The U.S. Needs to Crack Down on White-Collar Crime | Bloomberg Opinion

Source: The U.S. Needs to Crack Down on White-Collar Crime | Bloomberg Opinion, by Editorial Board

In 2015, then-Deputy Attorney General Sally Yates explained why prosecutors struggle to hold individuals accountable. “In modern corporations, where responsibility is often diffuse, it can be extremely difficult to identify the single person or group of people who possessed the knowledge or criminal intent necessary to establish proof beyond a reasonable doubt,” she said. “This is particularly true of high-level executives, who are often insulated from the day-to-day activity in which the misconduct occurs.”

All of which is true, no doubt — but justice still demands that serious crimes earn serious punishments.

That would require more resources. According to Don Fort, the chief of IRS criminal enforcement, the agency has the same number of special agents — about 2,200 — as it did 50 years ago, despite huge increases in the number of tax filers and the complexity of financial crimes.

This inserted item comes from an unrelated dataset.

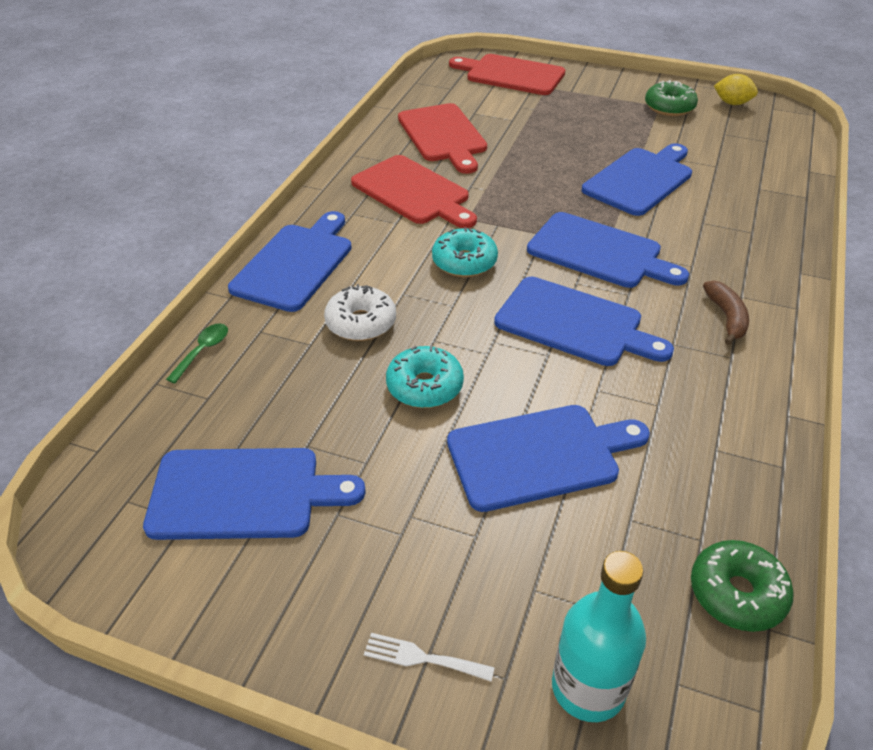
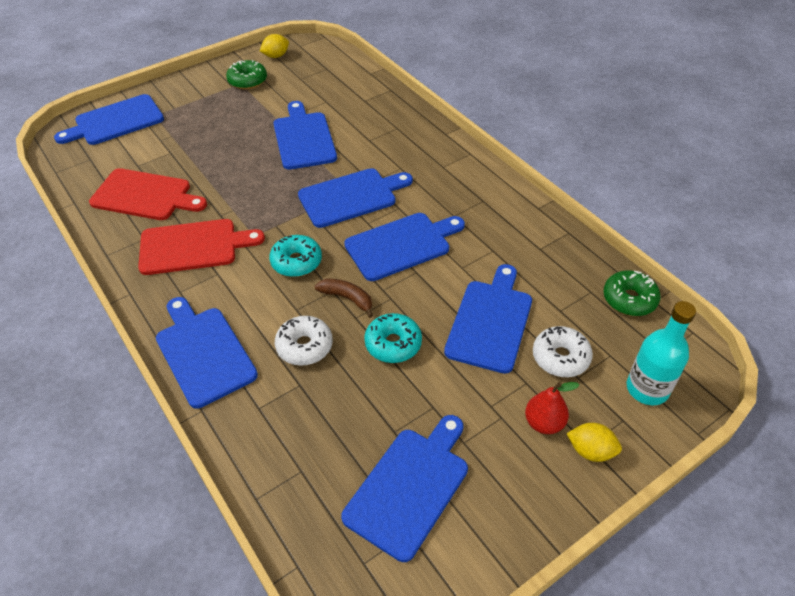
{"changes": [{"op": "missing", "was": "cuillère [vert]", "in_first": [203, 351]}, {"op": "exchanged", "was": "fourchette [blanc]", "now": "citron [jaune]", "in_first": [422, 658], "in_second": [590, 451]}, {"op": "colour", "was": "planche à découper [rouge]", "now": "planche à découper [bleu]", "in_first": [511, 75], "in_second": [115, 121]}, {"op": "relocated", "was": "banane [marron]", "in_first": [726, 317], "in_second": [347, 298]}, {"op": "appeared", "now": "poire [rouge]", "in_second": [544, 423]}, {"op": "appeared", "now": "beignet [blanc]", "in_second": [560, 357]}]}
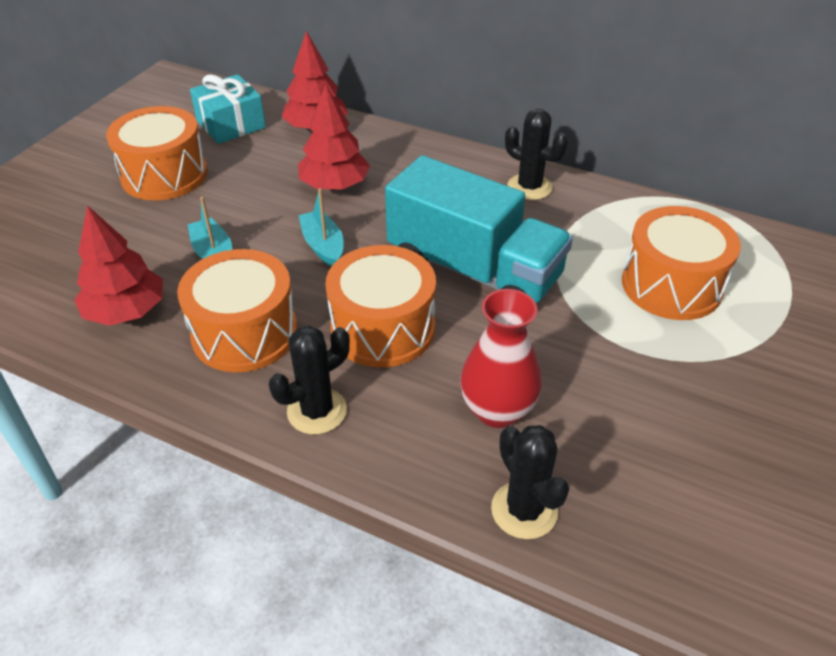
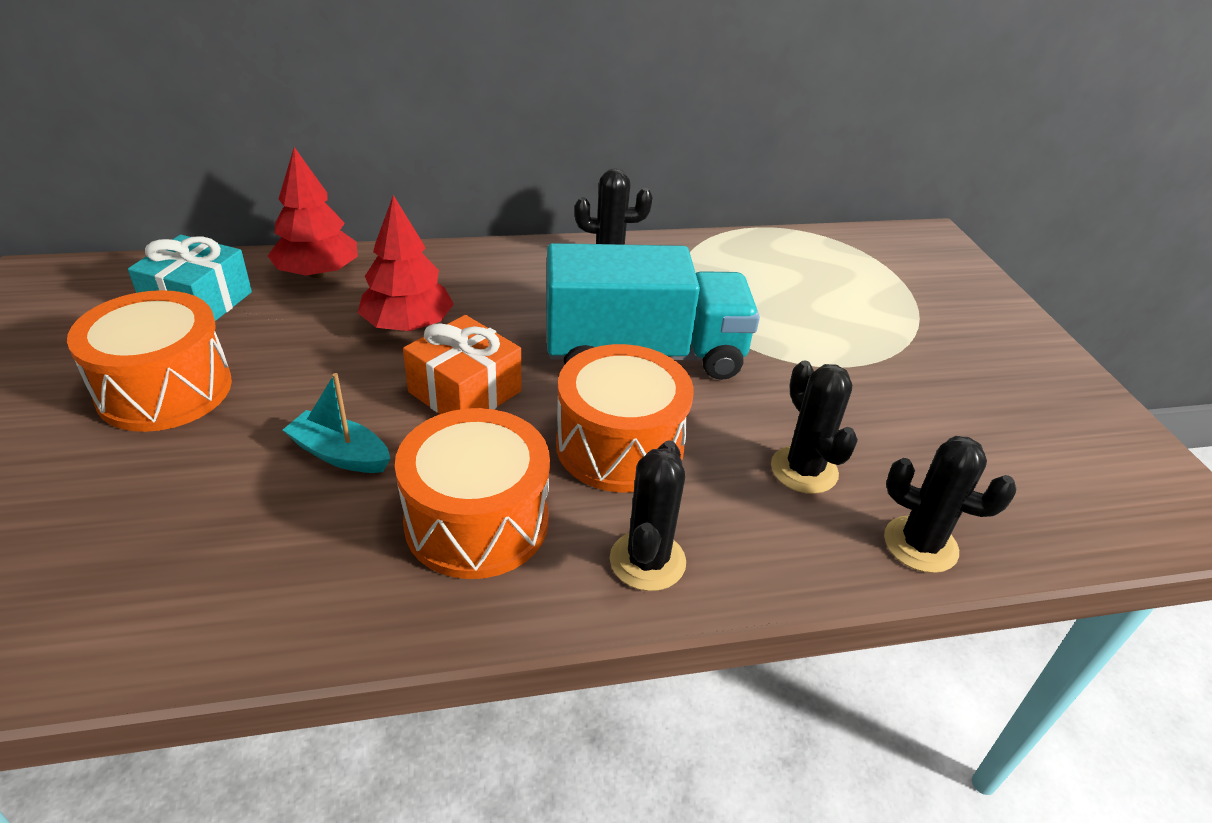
{"changes": [{"op": "missing", "was": "arbre [rouge]", "in_first": [126, 311]}, {"op": "exchanged", "was": "bateau [turquoise]", "now": "cadeau [orange]", "in_first": [323, 246], "in_second": [465, 392]}, {"op": "exchanged", "was": "vase [rouge]", "now": "cactus [noir]", "in_first": [497, 410], "in_second": [804, 470]}, {"op": "missing", "was": "tambour [orange]", "in_first": [671, 285]}]}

A skillful white-collar defense bar has arisen to defend executives and challenge prosecutors. Corporations have grown adept at shifting liability to shareholders. And the will to crack down has subsided. After the savings-and-loan scandal of the 1980s, more than 1,000 people were charged, and more than 100 company officers and directors served prison terms. A similar response is virtually inconceivable today.

This needs to change. White-collar crime is a menace, and the impunity of its ordinary perpetrators is intolerable.